--- EXERCISE MATERIAL ---
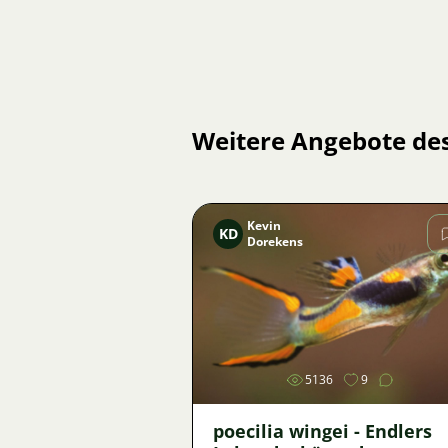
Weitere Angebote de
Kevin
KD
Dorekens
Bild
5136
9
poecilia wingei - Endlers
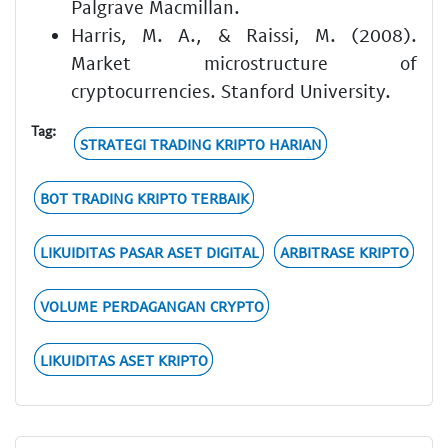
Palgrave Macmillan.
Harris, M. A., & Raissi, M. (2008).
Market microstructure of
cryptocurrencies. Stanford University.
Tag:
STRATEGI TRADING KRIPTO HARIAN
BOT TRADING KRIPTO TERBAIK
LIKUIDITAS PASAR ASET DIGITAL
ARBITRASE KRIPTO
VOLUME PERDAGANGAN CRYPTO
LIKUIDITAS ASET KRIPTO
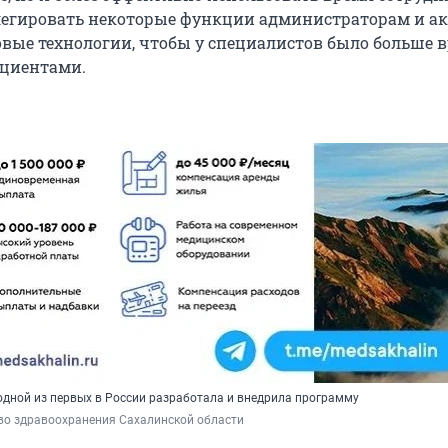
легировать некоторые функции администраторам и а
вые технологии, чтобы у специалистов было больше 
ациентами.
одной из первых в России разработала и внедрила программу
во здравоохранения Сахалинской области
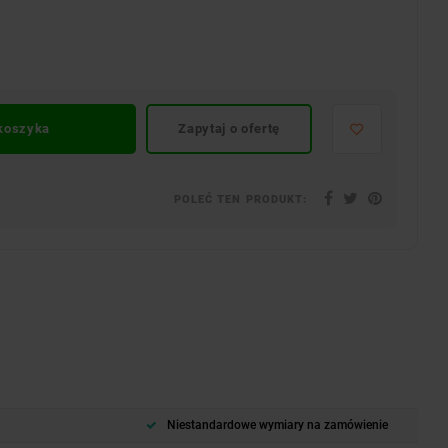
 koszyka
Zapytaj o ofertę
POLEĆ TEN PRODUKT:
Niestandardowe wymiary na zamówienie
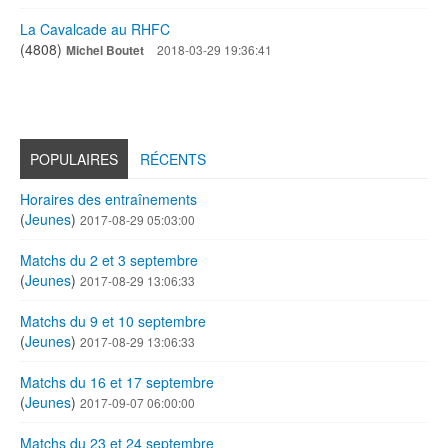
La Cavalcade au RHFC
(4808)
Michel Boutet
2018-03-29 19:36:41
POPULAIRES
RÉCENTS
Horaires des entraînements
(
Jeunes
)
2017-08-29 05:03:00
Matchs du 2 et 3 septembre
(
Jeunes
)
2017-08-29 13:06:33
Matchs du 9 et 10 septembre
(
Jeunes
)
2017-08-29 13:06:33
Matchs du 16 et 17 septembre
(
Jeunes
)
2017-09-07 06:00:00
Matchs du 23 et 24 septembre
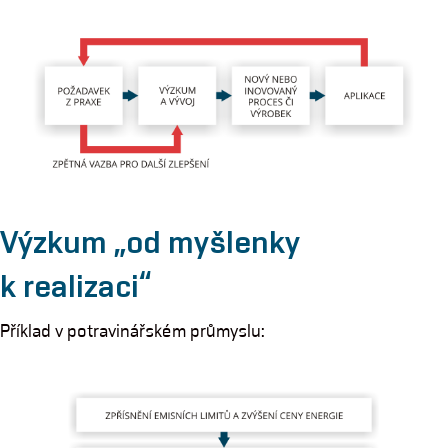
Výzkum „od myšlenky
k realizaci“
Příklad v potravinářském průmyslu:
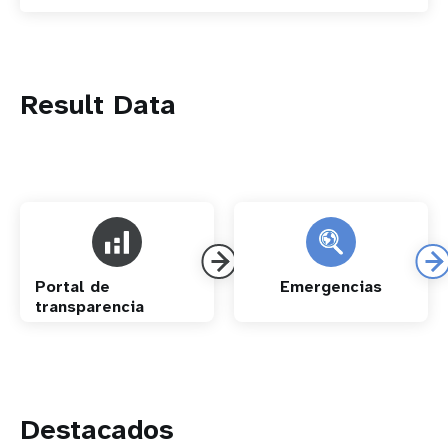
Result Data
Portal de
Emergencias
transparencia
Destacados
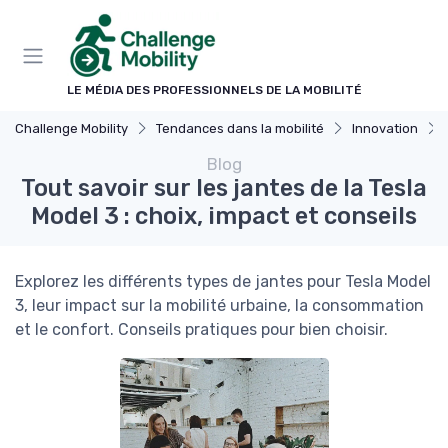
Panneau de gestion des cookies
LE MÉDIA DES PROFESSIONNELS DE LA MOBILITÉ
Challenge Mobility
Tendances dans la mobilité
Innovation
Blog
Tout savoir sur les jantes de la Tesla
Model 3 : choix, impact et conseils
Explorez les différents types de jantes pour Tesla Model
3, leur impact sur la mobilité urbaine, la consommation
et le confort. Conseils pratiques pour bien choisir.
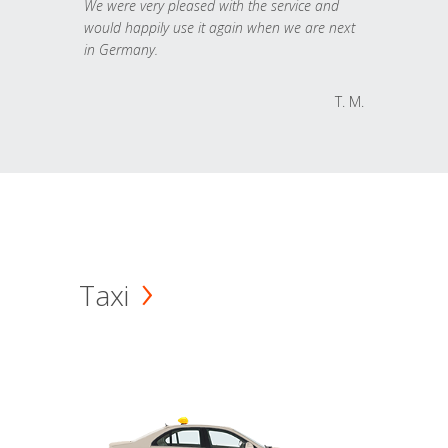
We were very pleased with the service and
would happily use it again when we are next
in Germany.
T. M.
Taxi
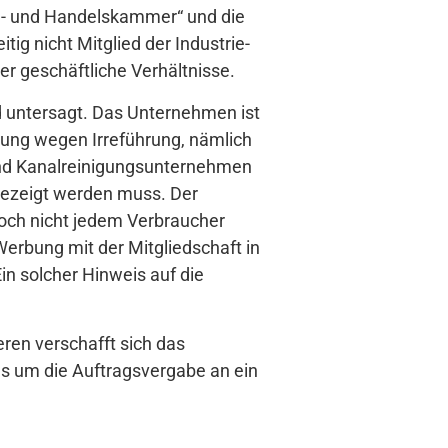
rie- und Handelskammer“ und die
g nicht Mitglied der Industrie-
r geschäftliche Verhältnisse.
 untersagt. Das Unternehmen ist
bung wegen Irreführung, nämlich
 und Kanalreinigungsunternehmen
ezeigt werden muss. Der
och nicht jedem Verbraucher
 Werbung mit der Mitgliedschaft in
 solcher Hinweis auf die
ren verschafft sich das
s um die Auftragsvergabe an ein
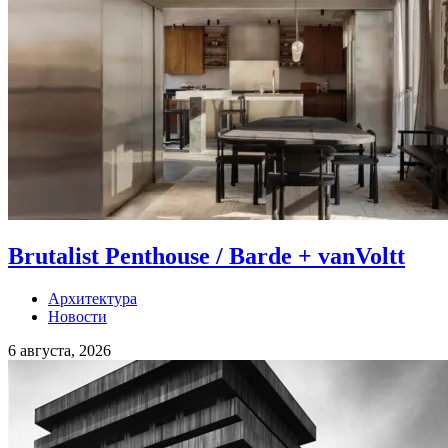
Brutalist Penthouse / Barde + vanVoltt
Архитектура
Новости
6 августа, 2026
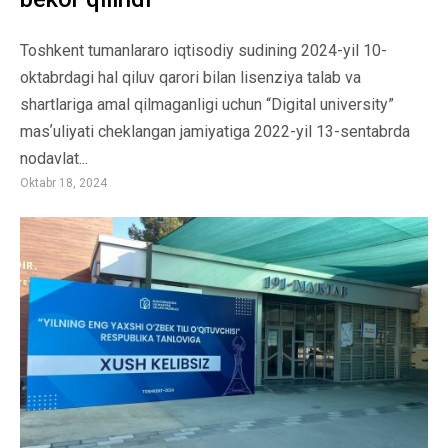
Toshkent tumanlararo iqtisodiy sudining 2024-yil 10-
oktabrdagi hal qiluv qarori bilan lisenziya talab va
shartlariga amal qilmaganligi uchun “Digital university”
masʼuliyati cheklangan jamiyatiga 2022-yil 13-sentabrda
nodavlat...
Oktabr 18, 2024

--

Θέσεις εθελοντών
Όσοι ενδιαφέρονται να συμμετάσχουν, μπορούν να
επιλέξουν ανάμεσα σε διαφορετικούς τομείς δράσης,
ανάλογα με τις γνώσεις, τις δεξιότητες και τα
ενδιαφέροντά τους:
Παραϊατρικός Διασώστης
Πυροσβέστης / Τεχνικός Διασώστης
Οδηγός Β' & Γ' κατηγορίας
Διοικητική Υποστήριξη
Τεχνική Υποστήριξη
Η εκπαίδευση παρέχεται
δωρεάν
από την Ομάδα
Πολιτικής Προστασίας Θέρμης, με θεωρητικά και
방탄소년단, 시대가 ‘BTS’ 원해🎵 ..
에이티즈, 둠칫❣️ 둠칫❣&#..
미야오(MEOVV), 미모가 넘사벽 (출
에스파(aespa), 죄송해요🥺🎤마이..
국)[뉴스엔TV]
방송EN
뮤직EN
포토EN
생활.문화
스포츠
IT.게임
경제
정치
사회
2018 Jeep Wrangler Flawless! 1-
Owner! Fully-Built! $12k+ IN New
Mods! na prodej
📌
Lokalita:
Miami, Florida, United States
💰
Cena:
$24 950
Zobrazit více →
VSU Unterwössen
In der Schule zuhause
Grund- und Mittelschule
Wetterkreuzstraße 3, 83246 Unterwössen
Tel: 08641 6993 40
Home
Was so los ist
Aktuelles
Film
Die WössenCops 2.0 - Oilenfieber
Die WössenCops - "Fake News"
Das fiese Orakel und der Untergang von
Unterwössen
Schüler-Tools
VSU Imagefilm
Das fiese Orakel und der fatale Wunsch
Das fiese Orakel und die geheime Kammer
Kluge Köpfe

--

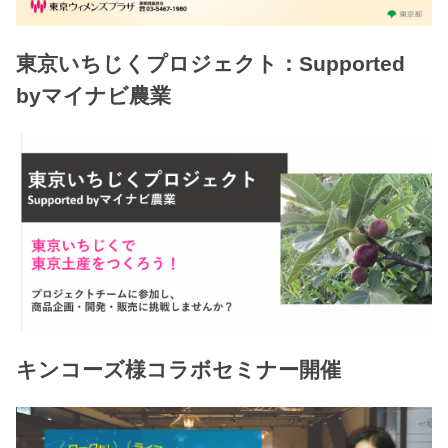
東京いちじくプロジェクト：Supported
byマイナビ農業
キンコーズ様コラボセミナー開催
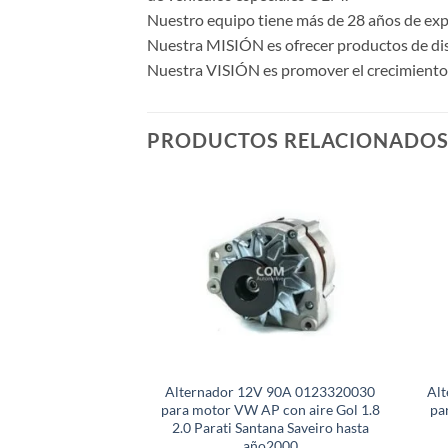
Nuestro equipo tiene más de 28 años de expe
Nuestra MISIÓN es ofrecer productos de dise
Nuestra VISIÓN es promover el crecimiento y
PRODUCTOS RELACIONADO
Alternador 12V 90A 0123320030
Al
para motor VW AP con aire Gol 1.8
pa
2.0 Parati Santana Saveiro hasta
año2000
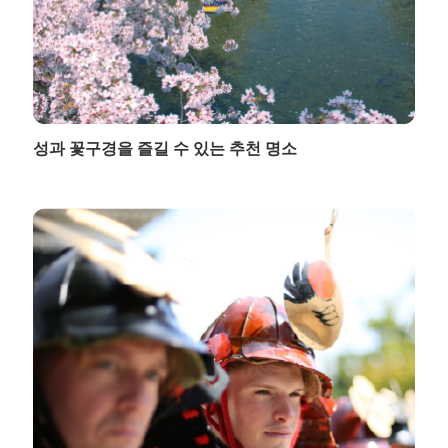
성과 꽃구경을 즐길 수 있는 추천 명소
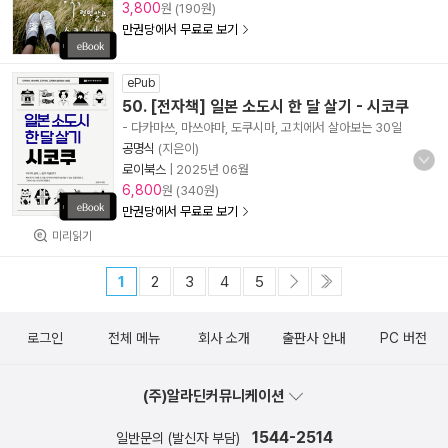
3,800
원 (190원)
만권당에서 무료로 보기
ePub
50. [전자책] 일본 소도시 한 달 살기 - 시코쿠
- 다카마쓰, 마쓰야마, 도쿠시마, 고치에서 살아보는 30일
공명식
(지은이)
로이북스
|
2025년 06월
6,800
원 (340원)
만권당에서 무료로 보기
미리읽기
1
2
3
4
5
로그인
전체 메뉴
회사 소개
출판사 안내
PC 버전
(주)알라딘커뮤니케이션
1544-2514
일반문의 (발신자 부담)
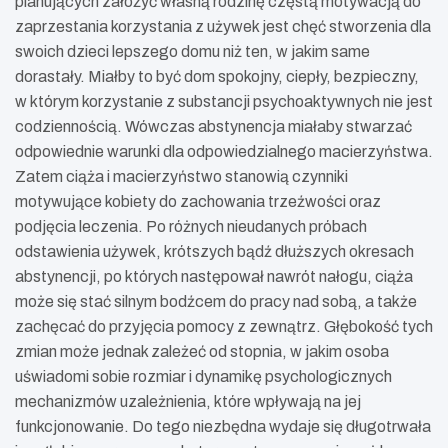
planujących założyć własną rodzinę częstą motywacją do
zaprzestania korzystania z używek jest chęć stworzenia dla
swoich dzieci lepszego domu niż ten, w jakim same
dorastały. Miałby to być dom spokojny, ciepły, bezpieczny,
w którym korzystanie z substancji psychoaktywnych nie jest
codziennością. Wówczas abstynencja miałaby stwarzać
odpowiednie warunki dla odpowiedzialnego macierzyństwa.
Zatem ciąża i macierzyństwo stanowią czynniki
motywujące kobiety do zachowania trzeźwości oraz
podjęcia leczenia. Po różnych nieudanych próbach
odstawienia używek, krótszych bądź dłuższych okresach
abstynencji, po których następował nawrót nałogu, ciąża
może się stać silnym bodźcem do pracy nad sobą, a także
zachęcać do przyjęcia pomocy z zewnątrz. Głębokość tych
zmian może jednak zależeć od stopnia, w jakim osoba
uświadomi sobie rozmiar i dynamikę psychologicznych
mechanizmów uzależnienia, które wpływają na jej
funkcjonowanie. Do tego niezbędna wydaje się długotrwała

--- TASK BRIEF ---
Beginning with the line that contains "STRATEGI TRADING KRIPTO HARIAN", write out the lines of the material above exactly, and end with the line that contains "und Kanalreinigungsunternehmen". Omit the pictures.

--- ANSWER FOR THIS EXERCISE ---
STRATEGI TRADING KRIPTO HARIAN
BOT TRADING KRIPTO TERBAIK
LIKUIDITAS PASAR ASET DIGITAL
ARBITRASE KRIPTO
VOLUME PERDAGANGAN CRYPTO
LIKUIDITAS ASET KRIPTO
легировать некоторые функции администраторам и а
вые технологии, чтобы у специалистов было больше 
ациентами.
одной из первых в России разработала и внедрила программу
во здравоохранения Сахалинской области
 koszyka
Zapytaj o ofertę
POLEĆ TEN PRODUKT:
Niestandardowe wymiary na zamówienie
La Cavalcade au RHFC
(4808)
Michel Boutet
2018-03-29 19:36:41
POPULAIRES
RÉCENTS
Horaires des entraînements
(
Jeunes
)
2017-08-29 05:03:00
Matchs du 2 et 3 septembre
(
Jeunes
)
2017-08-29 13:06:33
Matchs du 9 et 10 septembre
(
Jeunes
)
2017-08-29 13:06:33
Matchs du 16 et 17 septembre
(
Jeunes
)
2017-09-07 06:00:00
Matchs du 23 et 24 septembre
Výzkum „od myšlenky
k realizaci“
Příklad v potravinářském průmyslu:
Result Data
Portal de
Emergencias
transparencia
Destacados
Panneau de gestion des cookies
LE MÉDIA DES PROFESSIONNELS DE LA MOBILITÉ
Challenge Mobility
Tendances dans la mobilité
Innovation
Blog
Tout savoir sur les jantes de la Tesla
Model 3 : choix, impact et conseils
Explorez les différents types de jantes pour Tesla Model
3, leur impact sur la mobilité urbaine, la consommation
et le confort. Conseils pratiques pour bien choisir.
We were very pleased with the service and
would happily use it again when we are next
in Germany.
T. M.
Taxi
rie- und Handelskammer“ und die
g nicht Mitglied der Industrie-
r geschäftliche Verhältnisse.
 untersagt. Das Unternehmen ist
bung wegen Irreführung, nämlich
 und Kanalreinigungsunternehmen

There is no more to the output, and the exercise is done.